Energy-efficient Superoptimization

This blog post introduces the project I will be working on during an internship with Embecosm. The internship is supported by HiPEAC, an organisation with a key aim of promoting collaboration between industry and academia. This project will look at how we can take advantage of intelligent compilation techniques to improve the energy consumption of the memory hierarchy. In this blog post I am going to talk about superoptimization, as a potential method of generating energy-efficient code.

Superoptimization by itself is the very opposite of  ‘intelligent compilation’ — a brute-force search through every possible instruction sequence until the best one is found. This technique, first introduced by Henry Massalin in 1987, has been used to find surprising optimal sequences for a variety of architectures. The main problem with superoptimizers is the sheer size of the search space – searching through instruction sequences of more than three instructions can take weeks!

Fortunately there are ways to reduce the number of instruction sequences that need to be enumerated, such as by removing redundant or meaningless instructions (e.g. mov r0, r0). More recent studies (stochastic superoptimization) have used machine learning and other statistical methods to select which instruction sequence to try, giving good results in a shorter period of time and without the exhaustive search.

Another recent study created a database of peephole optimization using a superoptimizer. These optimizations could then be applied to a new program at compile time, avoiding the long computation times of the superoptimizer. Using this method a database of energy efficient transformations could be constructed, enabling the compiler to produce an energy efficient executable.

Superoptimization has been also used before in the GNU Superoptimizer to generate short sequences of code that remove branches from the target program. It should be possible to apply superoptimization in a similar way to minimise the amount of energy that caches and memories consume.

Research questions

There are several interesting things that I intend to investigate during this project:

  • Does superoptimization for energy consumption produce a different optimal sequence than if targeting code size or performance?
  • Can we create a database of energy-efficient peephole optimizations, and could these be used to transform a non-energy-efficient application into an energy-efficient one?

I intend to implement a superoptimizer to answer these questions. Each potential sequence of code that the superoptimizer finds will be evaluated on a platform instrumented for energy measurement, allowing the lowest energy code sequence to be chosen.

Hardware

Initially the project will use existing hardware that was used last summer with the energy impact of different compiler optimizations project. The BeagleBone fits the criteria well: 32KB instruction and data caches, and 256KB L2 cache backed by 256MB of DRAM.

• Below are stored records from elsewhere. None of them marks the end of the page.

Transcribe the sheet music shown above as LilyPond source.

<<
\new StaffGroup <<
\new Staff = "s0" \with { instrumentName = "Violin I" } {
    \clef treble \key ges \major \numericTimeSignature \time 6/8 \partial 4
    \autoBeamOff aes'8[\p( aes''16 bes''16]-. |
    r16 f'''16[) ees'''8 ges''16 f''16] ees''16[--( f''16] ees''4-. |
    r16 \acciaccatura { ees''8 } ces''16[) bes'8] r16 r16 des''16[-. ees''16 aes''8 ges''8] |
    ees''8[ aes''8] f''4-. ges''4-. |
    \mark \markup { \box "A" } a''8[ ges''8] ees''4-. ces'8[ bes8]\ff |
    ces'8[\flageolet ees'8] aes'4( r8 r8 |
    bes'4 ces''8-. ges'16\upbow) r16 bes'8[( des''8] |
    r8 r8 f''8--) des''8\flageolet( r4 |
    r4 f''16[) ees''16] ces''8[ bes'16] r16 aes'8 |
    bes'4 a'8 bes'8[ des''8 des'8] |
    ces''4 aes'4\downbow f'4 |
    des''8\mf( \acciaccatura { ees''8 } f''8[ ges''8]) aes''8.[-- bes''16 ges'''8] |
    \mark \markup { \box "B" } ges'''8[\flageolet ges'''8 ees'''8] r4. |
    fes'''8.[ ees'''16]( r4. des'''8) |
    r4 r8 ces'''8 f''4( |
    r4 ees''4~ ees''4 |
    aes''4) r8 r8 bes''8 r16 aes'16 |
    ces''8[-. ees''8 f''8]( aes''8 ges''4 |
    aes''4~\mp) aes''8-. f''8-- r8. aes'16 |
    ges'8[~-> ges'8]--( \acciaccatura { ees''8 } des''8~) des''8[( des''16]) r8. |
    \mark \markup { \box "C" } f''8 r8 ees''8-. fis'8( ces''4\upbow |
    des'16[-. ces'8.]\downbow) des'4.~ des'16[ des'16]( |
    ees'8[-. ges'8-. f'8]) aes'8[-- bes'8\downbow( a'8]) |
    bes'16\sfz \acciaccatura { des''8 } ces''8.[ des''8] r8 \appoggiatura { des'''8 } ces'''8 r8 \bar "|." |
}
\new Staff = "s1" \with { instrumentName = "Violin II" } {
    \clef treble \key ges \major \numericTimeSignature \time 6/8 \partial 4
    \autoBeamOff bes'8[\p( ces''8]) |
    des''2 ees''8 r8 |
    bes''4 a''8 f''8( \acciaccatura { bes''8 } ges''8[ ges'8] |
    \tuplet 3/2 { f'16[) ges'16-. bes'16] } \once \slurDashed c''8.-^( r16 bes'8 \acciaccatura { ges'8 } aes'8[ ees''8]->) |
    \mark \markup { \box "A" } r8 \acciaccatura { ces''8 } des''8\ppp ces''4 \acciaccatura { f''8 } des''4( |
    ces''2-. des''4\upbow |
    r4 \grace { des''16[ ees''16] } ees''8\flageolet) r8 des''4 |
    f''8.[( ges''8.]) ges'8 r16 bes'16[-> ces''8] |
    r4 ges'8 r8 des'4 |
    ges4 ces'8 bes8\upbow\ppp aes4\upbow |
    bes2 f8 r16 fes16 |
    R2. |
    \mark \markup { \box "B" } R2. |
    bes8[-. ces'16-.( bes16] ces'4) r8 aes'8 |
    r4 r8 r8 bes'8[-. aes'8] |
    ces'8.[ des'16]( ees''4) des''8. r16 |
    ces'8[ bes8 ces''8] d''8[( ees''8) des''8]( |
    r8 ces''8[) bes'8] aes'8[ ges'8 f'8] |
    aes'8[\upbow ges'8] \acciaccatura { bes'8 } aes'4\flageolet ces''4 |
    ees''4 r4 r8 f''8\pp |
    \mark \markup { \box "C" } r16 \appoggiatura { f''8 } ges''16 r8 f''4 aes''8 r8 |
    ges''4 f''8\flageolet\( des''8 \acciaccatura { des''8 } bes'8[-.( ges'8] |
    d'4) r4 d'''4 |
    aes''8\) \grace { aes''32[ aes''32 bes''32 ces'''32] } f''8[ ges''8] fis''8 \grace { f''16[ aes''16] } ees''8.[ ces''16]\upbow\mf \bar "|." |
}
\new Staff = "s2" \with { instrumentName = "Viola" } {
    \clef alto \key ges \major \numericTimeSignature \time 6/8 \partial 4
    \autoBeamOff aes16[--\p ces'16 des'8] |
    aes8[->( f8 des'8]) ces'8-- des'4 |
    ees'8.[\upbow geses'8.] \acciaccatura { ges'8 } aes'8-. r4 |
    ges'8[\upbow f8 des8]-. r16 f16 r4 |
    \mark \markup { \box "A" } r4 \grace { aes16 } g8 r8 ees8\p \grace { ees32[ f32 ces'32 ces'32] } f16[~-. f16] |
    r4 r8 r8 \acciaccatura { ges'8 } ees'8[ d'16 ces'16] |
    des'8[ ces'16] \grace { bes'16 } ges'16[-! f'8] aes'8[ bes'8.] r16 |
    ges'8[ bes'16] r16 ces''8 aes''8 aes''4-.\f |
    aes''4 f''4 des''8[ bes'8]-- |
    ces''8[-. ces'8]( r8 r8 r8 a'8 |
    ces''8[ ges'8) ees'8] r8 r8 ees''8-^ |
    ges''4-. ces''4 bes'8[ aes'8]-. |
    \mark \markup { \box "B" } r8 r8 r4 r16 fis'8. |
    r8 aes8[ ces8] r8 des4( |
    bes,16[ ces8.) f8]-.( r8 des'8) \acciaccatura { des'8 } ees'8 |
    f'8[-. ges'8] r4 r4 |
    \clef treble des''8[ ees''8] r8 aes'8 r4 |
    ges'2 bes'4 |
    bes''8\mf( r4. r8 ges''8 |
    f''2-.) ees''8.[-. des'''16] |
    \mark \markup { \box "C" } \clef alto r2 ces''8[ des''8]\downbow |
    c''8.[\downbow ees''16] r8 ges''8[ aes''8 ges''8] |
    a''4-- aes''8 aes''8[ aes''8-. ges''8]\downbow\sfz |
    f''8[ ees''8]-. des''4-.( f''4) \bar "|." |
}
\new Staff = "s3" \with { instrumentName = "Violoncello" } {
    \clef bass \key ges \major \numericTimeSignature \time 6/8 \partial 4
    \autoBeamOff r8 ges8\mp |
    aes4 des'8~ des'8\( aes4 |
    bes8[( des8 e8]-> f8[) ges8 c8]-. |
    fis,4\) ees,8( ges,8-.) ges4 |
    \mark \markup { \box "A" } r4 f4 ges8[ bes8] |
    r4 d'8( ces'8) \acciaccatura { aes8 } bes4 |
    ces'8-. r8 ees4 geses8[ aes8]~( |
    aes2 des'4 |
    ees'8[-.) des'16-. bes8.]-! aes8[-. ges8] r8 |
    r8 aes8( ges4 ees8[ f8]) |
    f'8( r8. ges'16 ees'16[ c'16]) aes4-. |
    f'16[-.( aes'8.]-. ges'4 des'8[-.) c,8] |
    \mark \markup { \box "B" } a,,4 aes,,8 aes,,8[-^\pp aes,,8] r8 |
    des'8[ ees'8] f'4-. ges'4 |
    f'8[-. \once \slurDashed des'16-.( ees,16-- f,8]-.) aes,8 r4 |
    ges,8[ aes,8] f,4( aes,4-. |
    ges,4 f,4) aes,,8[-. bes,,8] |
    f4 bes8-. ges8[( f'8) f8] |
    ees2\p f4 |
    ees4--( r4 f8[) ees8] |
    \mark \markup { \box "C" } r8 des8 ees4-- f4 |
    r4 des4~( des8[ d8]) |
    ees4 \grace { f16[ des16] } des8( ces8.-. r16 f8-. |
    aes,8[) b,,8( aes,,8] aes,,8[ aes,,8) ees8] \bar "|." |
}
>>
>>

BeagleBone instrumented to measure three of the power supplies.

The techniques could then be applied to other embedded platforms with caching, to see if they transfer to different memory hierarchies and cache sizes.

Embecosm’s commitment to open access

Any project software outputs will be open source and with the resulting academic papers published for open access. Current results and progress will be hosted online via a wiki, as with previous projects.

By the end of the project, I hope to have developed new optimization methods and novel ideas for how the compiler can reduce an application’s energy consumption, further strengthening Embecosm’s expertise in energy-efficient optimization and compilation techniques.